Nel terzo mese dall’uscita dall’Egitto i figli d’Israele arrivano nel deserto del Sinai (Es 19,1). «Al terzo giorno, sul far del mattino, vi furono tuoni e lampi e una nube densa calò sul monte mentre il suono dello shofàr era molto forte e tutto il popolo che era accampato fu colto da spavento» (Es 19,16). Il Signore scende sul monte, Mosheh sale, e dopo un’ulteriore discesa e risalita da parte di Mosheh «Eloqim pronunciò tutte queste parole dicendo» (Es 20,1) ha inizio il matàn Torah, il dono della Torah.
Secondo il Midrash (Shemòt Rabbà, 29,9) tutta la terra era silenziosa, nessun uccello cinguettava, nessun bue muggiva, nessun angelo saliva, nessun serafino proclamava la santità di Ha-Shem. In questo profondo silenzio si udì: «Anokhì Ha-Shem Eloqèkha». Rashi spiega che dapprima Eloqim pronuncia tutte e dieci le Parole in un solo istante, poi ripete le prime due Parole. Come mai le prime due Parole sono dette in prima persona, mentre le altre otto sono invece in terza persona? Israele era così intimorito e spaventato che sente il suono, ma non riesce a capire le parole, che vengono poi ripetute da Mosheh.

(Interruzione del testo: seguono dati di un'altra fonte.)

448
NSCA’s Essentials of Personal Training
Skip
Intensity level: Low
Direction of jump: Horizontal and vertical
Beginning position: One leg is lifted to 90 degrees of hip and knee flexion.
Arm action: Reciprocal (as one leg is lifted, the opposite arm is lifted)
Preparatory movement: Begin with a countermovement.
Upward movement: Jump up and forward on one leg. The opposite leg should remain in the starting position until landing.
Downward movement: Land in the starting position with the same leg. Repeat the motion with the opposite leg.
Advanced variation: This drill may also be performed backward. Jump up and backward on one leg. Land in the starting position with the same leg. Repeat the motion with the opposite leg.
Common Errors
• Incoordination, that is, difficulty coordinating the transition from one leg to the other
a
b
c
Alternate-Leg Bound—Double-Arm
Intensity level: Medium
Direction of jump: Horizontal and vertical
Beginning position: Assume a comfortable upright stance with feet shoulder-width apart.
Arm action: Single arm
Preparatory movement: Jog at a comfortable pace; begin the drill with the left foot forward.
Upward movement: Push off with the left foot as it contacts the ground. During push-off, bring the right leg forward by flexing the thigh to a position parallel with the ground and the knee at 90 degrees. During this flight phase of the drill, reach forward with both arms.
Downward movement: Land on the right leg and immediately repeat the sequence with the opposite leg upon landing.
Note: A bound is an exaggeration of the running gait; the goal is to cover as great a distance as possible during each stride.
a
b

Tutte le parole che Ha-Shem pronuncia tuttavia non finiscono in Es 20,14, non si limitano all’enunciazione del Decalogo, ma proseguono per ben undici capitoli, da Es 20,19 fino a Es 31,17. Gli ultimi cinque versetti sono dedicati a Shabbat, poi Ha-Shem termina di parlare con Mosheh sul monte Sinai e gli consegna le luhòt ha-edùt, le tavole della testimonianza, «tavole di pietra scritte con il dito di Eloqim» (Es 31,18).

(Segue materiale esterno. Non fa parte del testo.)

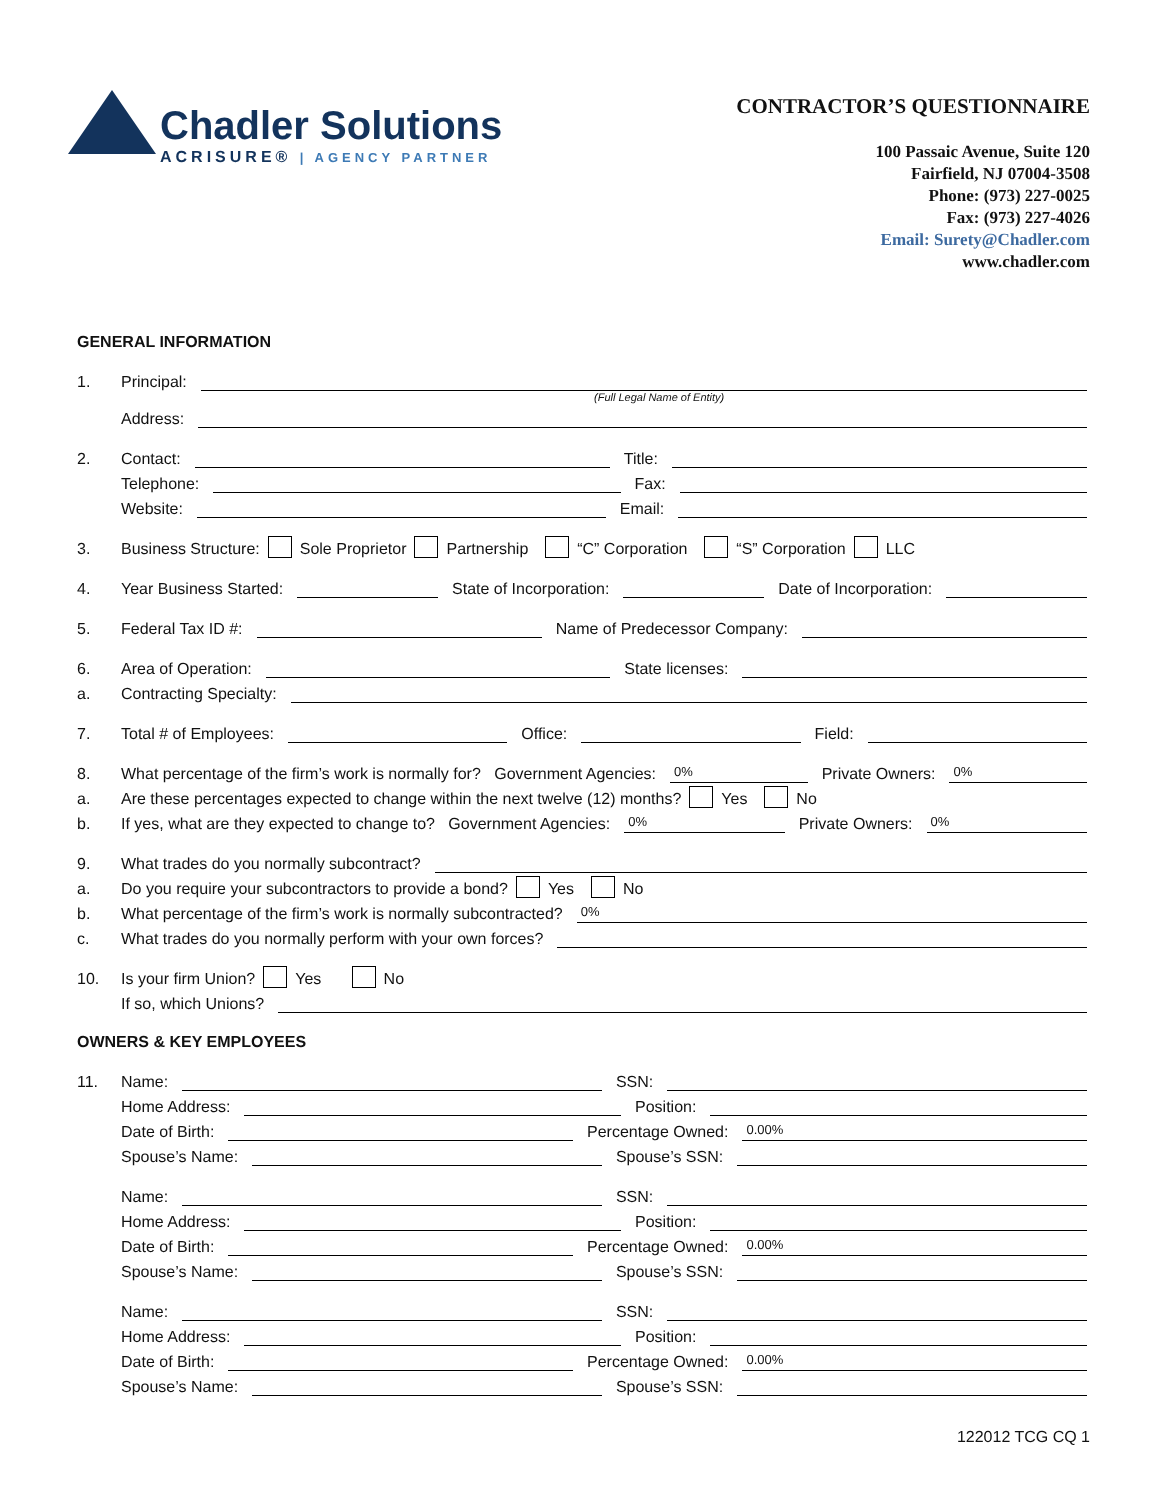Chadler Solutions
ACRISURE® | AGENCY PARTNER
CONTRACTOR’S QUESTIONNAIRE
100 Passaic Avenue, Suite 120
Fairfield, NJ 07004-3508
Phone: (973) 227-0025
Fax: (973) 227-4026
Email: Surety@Chadler.com
www.chadler.com
GENERAL INFORMATION
1. Principal:
(Full Legal Name of Entity)
Address:
2. Contact: Title:
Telephone: Fax:
Website: Email:
3. Business Structure: Sole Proprietor Partnership “C” Corporation “S” Corporation LLC
4. Year Business Started: State of Incorporation: Date of Incorporation:
5. Federal Tax ID #: Name of Predecessor Company:
6. Area of Operation: State licenses:
a. Contracting Specialty:
7. Total # of Employees: Office: Field:
8. What percentage of the firm’s work is normally for? Government Agencies: 0% Private Owners: 0%
a. Are these percentages expected to change within the next twelve (12) months? Yes No
b. If yes, what are they expected to change to? Government Agencies: 0% Private Owners: 0%
9. What trades do you normally subcontract?
a. Do you require your subcontractors to provide a bond? Yes No
b. What percentage of the firm’s work is normally subcontracted? 0%
c. What trades do you normally perform with your own forces?
10. Is your firm Union? Yes No
If so, which Unions?
OWNERS & KEY EMPLOYEES
11. Name: SSN:
Home Address: Position:
Date of Birth: Percentage Owned: 0.00%
Spouse’s Name: Spouse’s SSN:
Name: SSN:
Home Address: Position:
Date of Birth: Percentage Owned: 0.00%
Spouse’s Name: Spouse’s SSN:
Name: SSN:
Home Address: Position:
Date of Birth: Percentage Owned: 0.00%
Spouse’s Name: Spouse’s SSN:
122012 TCG CQ 1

Dopo il drammatico episodio del vitello d’oro e le terribili punizioni che ne conseguono, Mosheh pianta la sua tenda fuori dall’accampamento e la tenda diventa ohèl ha-moèd, la tenda dell’adunanza. Quando Mosheh entra nella tenda la Shekhinàh entra con lui e Ha-Shem parla con lui come uno parla con il suo amico (Es 33,11).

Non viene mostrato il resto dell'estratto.